One-to-one thread scheduling, as this technique is known, does provide the concurrency we desire: the kernel, aware of each of the threads, can distribute them across processors, and can schedule threads to run in the place of a thread that has blocked.
But there are some drawbacks to this approach. The threads consume more kernel memory, which is a moderately precious resource; inter-thread synchronization generally requires kernel calls, which are much slower than the user-level thread operatons; and if the number of threads does not exactly match the number of processors that the kernel has allocated, time is wasted by time-slicing between threads of the same process that ought to be cooperating with one another.
[slide: two-level threads]
Given these two extremes of implementation, it is natural to want
to strike some kind of compromise that gives us the benefits of
both. We want to expose an application's parallelism to the kernel,
but not burden the kernel with managing each and every thread
operation. Scheduler activations, a system invented about ten years
ago by Thomas Anderson et al. at the University of Washington, is a
way of achiving this compromise.
Under scheduler activations, the kernel provides the application with the abstraction of virtual processors: a guarantee to provide a certain number of CPUs to execute thread code. Events that would affect the number of running threads are communicated directly to the application in a way that maintains the number of virtual processors. The kernel does not make thread scheduling decisions directly; it passes all the relevant information to the application to permit it to make the thread scheduling decision. This deferental approach is crucual to the scheduler activations model.
Some scheduling events include application code being blocked, stopped, or restarted by the kernel - for example, by a thread executing a read() system call on a network socket. When a blocking event such as that occurs, the number of processors executing application code decreases.
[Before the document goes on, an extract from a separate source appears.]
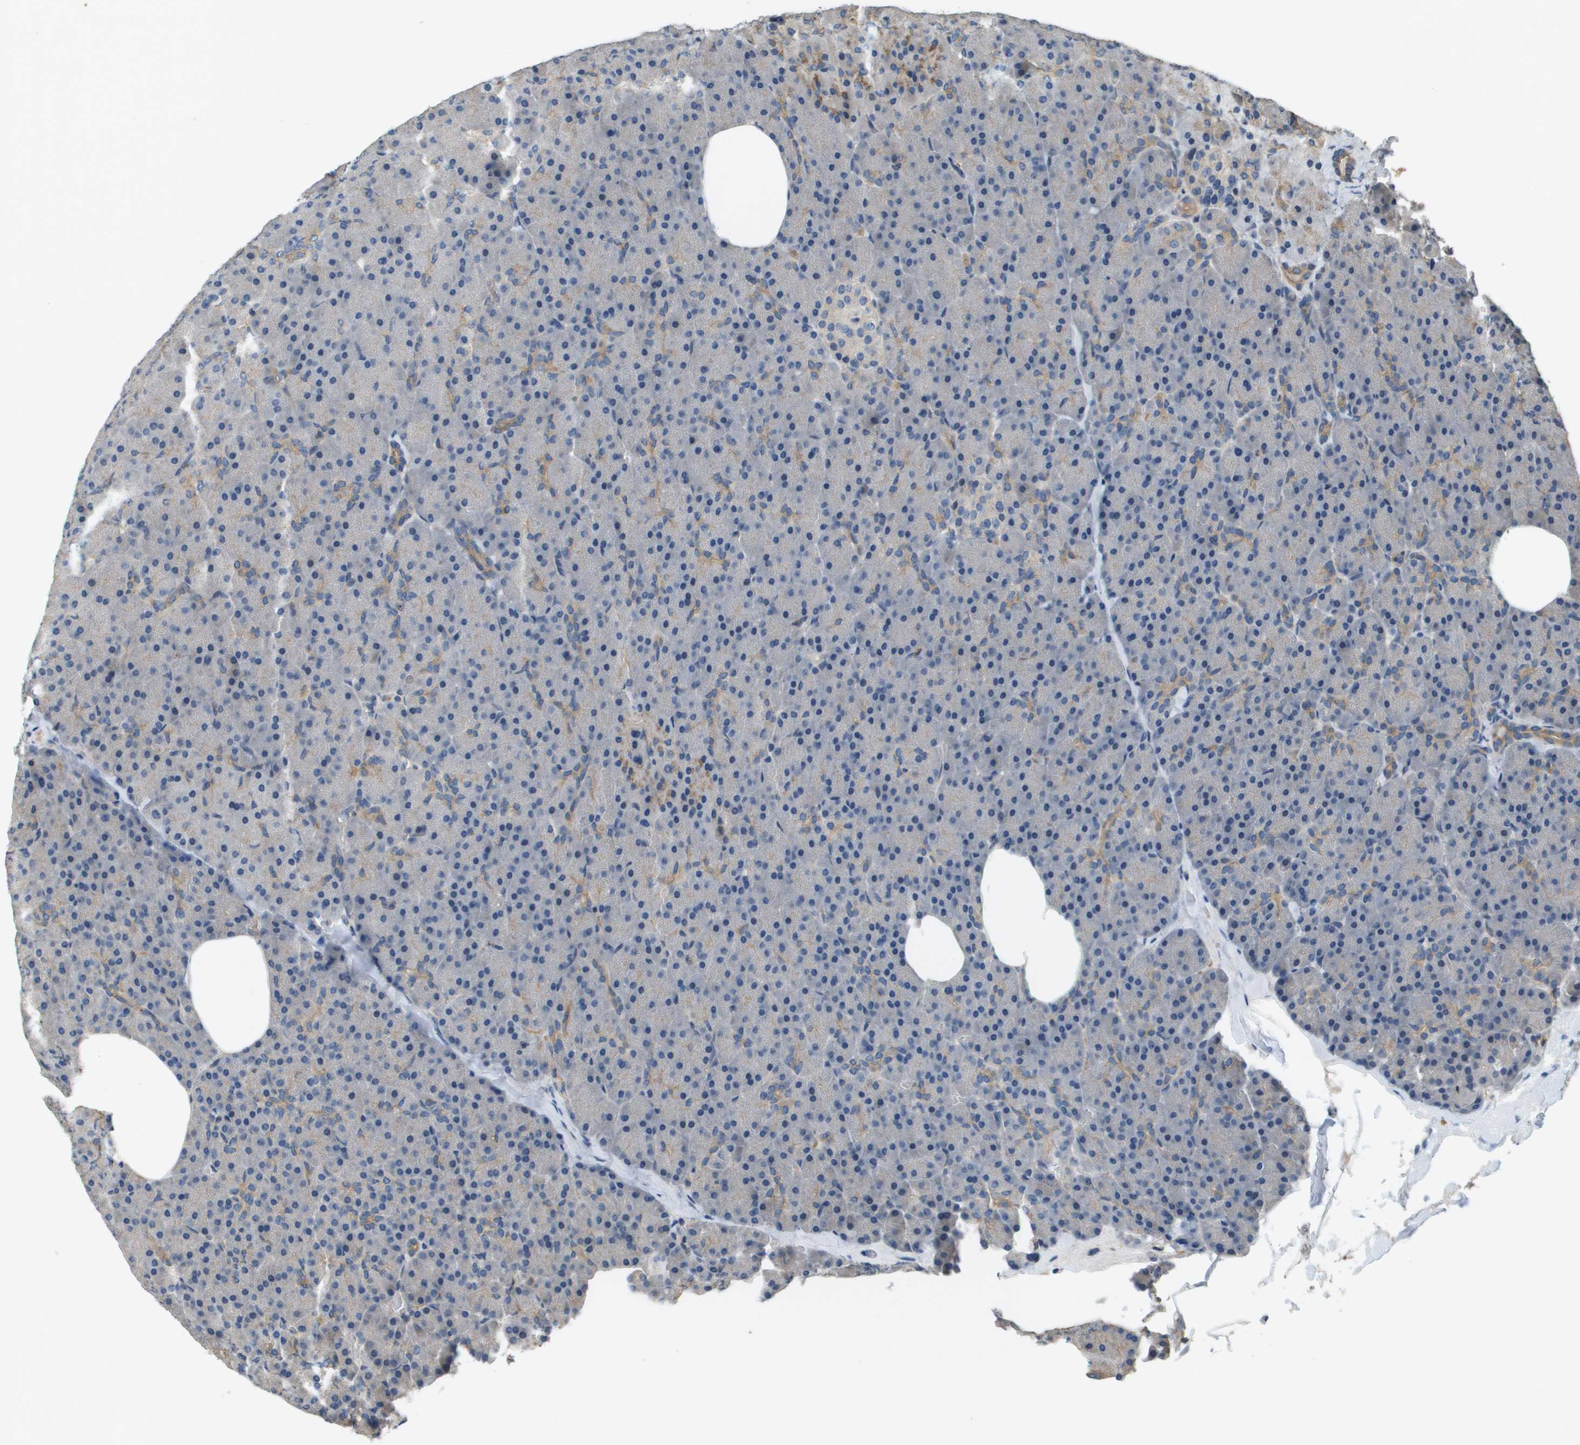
{"staining": {"intensity": "moderate", "quantity": "<25%", "location": "cytoplasmic/membranous"}, "tissue": "pancreas", "cell_type": "Exocrine glandular cells", "image_type": "normal", "snomed": [{"axis": "morphology", "description": "Normal tissue, NOS"}, {"axis": "topography", "description": "Pancreas"}], "caption": "IHC histopathology image of normal pancreas: pancreas stained using immunohistochemistry shows low levels of moderate protein expression localized specifically in the cytoplasmic/membranous of exocrine glandular cells, appearing as a cytoplasmic/membranous brown color.", "gene": "KRT23", "patient": {"sex": "female", "age": 35}}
The kernel uses that processor to deliver a message to the application about the event, and then permits the application to continue to use it to execute code.
Now that we have an outline of the structure of a scheduler activations system, let's look at:
[slide: LWP]
Therefore, the prelude to implementing scheduler activations was
separating process context from execution context in the NetBSD
kernel, and permitting multiple execution contexts in a single
process. This was a slow but largely mechanical undertaking. The
parts of the classic BSD struct proc that related to execution
context were relocated to a new structure, struct lwp (LWP for
``light-weight process'', following Solaris and others). This
included such fields as scheduling counters and priority, the run
state and sleep fields, and the kernel stack.
Following this I examined every use of a struct proc variable, to determine whether it was being used for its process context or execution context, and adjusted them to use struct lwp instead when appropriate. Execution context turned out to be the prevalent use of such variables, especially the global variable curproc.
I also added several system calls to directly manipulate LWPs, borrowing from the Solaris interface. This was useful as a testbed for the LWP infrastructure, before diving into scheduler activations.
Now I'm going to explain the implementation of scheduler activations themselves by walking through the lifecycle of a multithreaded application that uses SAs - for simplicity of explanation, on a uniprocessor machine.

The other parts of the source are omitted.